• _Change detection data_
◆ ◆ ◆
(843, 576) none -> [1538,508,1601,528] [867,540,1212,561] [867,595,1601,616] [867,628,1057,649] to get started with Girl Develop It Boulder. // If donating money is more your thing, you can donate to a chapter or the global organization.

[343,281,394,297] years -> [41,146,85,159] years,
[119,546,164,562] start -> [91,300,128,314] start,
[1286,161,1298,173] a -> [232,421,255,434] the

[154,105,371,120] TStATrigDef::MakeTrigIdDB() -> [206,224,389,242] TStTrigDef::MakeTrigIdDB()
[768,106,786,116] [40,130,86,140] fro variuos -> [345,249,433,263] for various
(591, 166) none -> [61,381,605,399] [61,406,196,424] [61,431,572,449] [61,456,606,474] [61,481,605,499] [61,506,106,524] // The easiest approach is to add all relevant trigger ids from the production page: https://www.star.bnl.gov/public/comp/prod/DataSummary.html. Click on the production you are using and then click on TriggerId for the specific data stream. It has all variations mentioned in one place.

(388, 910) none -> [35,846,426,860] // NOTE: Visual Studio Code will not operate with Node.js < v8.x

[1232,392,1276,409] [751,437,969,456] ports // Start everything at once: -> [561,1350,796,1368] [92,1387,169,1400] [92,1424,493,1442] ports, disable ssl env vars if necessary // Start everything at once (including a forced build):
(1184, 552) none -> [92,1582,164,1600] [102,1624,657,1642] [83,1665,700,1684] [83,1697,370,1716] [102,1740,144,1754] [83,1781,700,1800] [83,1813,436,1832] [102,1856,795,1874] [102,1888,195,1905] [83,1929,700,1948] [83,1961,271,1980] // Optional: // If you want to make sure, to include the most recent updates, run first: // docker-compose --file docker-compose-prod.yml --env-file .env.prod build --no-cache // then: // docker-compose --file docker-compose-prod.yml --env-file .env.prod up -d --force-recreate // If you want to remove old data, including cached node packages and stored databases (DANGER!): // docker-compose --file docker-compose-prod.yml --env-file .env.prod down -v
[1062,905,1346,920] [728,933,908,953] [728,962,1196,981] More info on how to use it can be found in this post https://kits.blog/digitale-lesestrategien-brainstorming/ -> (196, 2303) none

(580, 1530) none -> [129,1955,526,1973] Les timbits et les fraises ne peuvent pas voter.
◆ ◆ ◆
• _Your task_
Could you set down, exactly as written, the lines above between the one holding "[768,106,786,116] [40,130,86,140] fro" and the one holding "(388, 910) none", inclusive, and nothing more?

• _Result of the task_
[768,106,786,116] [40,130,86,140] fro variuos -> [345,249,433,263] for various
(591, 166) none -> [61,381,605,399] [61,406,196,424] [61,431,572,449] [61,456,606,474] [61,481,605,499] [61,506,106,524] // The easiest approach is to add all relevant trigger ids from the production page: https://www.star.bnl.gov/public/comp/prod/DataSummary.html. Click on the production you are using and then click on TriggerId for the specific data stream. It has all variations mentioned in one place.

(388, 910) none -> [35,846,426,860] // NOTE: Visual Studio Code will not operate with Node.js < v8.x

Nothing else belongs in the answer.